**WHAT NEEDS TO BE DONE:**
How many lines in the items below contain the string "preview", matching case exactly? Reply with the number alone.

**DATA IN THIS EXERCISE:**
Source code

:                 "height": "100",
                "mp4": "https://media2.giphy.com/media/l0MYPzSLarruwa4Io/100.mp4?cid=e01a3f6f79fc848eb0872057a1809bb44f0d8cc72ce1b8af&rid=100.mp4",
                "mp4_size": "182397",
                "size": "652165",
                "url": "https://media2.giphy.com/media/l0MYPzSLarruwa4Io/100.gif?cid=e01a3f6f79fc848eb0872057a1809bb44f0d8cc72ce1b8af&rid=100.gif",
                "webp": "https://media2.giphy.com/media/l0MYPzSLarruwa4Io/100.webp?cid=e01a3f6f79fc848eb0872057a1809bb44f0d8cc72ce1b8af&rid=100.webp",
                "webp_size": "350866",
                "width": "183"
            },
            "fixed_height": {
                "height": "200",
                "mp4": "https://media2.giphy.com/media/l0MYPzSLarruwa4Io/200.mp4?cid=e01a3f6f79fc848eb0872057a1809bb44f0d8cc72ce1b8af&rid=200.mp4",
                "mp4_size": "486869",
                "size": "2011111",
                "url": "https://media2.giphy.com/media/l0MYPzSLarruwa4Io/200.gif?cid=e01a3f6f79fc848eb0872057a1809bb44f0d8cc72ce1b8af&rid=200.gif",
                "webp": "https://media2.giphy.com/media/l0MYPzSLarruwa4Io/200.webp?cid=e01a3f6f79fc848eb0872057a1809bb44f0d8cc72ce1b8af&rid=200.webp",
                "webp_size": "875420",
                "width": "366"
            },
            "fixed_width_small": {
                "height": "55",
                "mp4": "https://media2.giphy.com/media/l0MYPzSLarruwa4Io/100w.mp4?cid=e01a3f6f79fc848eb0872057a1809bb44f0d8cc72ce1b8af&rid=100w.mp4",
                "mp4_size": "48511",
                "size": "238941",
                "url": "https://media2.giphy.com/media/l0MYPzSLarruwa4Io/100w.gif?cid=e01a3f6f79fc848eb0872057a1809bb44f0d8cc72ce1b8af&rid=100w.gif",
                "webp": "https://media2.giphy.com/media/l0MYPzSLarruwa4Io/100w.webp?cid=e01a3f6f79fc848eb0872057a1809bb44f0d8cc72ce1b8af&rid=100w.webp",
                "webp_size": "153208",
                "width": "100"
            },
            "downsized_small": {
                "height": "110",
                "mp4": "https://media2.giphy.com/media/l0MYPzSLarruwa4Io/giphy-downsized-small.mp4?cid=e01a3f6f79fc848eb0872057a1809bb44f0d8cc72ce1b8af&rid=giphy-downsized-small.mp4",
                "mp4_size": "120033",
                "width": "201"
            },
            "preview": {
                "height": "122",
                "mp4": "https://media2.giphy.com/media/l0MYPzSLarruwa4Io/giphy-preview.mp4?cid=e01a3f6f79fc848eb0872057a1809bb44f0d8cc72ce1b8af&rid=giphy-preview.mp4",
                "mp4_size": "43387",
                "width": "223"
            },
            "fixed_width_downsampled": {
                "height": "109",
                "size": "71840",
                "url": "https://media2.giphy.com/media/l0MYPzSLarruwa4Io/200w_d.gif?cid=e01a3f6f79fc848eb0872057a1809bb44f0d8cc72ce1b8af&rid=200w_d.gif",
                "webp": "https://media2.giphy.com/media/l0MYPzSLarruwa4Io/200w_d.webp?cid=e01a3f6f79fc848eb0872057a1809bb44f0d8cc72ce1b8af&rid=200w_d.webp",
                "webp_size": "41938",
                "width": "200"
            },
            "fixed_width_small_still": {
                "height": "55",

**SOLUTION TO THIS PROBLEM:**
2